#### What to do
Each line in the data holding "unmarked" should be listed.

#### Provided data
▼

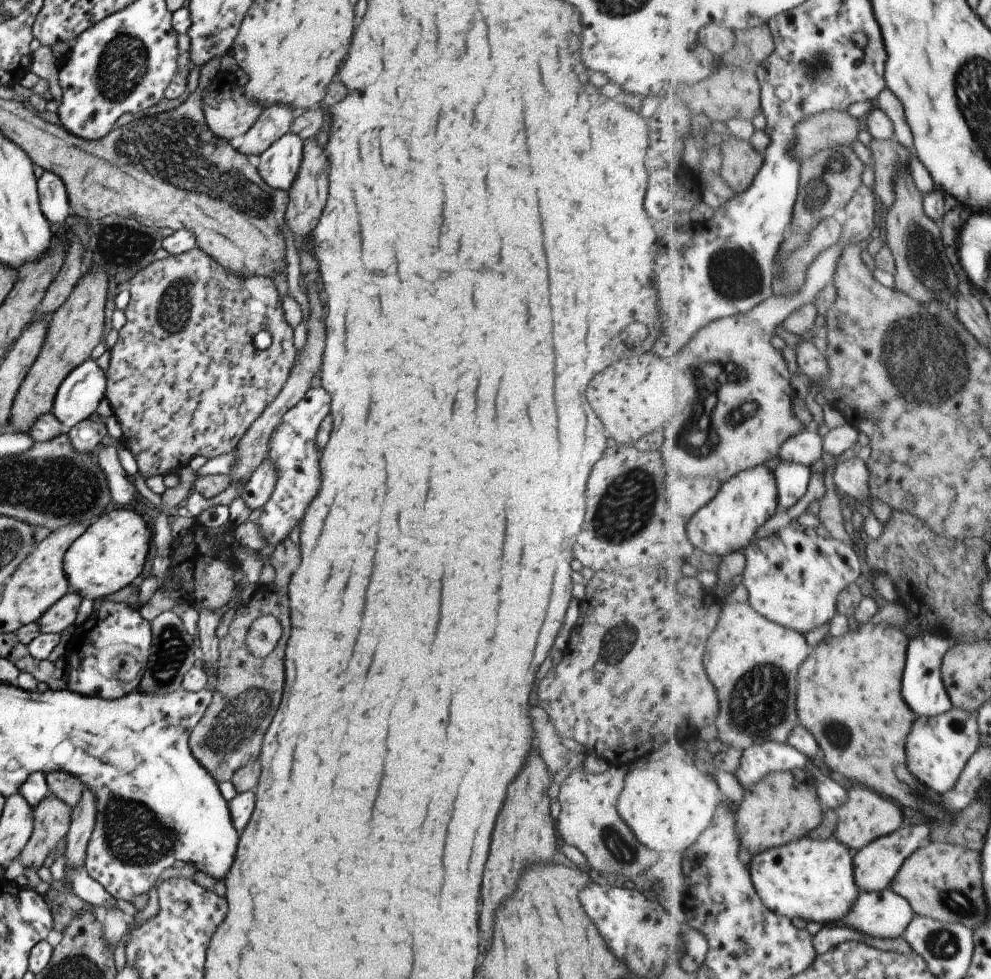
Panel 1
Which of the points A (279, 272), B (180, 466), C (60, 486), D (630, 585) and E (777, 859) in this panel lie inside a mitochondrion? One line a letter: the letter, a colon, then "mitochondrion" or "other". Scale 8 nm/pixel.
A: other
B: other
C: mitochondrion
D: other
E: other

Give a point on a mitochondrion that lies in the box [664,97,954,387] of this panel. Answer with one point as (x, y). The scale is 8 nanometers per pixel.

▲
▼

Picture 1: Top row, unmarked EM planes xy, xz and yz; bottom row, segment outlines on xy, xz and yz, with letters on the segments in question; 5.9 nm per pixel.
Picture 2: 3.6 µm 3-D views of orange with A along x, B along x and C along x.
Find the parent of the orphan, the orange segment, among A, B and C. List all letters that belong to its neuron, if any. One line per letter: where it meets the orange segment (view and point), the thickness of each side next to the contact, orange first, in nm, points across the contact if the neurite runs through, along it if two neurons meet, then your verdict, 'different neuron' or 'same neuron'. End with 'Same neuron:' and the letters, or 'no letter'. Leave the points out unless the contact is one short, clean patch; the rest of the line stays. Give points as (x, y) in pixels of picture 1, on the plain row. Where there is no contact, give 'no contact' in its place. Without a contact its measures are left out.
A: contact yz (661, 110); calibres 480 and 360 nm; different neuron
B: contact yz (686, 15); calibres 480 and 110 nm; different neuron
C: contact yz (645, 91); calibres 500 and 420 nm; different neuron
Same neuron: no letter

▲
▼

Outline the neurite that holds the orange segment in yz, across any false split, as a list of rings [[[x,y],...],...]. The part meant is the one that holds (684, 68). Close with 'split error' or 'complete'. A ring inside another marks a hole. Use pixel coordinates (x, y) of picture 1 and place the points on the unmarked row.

▲

#### Your response
Picture 1: Top row, unmarked EM planes xy, xz and yz; bottom row, segment outlines on xy, xz and yz, with letters on the segments in question; 5.9 nm per pixel.
Outline the neurite that holds the orange segment in yz, across any false split, as a list of rings [[[x,y],...],...]. The part meant is the one that holds (684, 68). Close with 'split error' or 'complete'. A ring inside another marks a hole. Use pixel coordinates (x, y) of picture 1 and place the points on the unmarked row.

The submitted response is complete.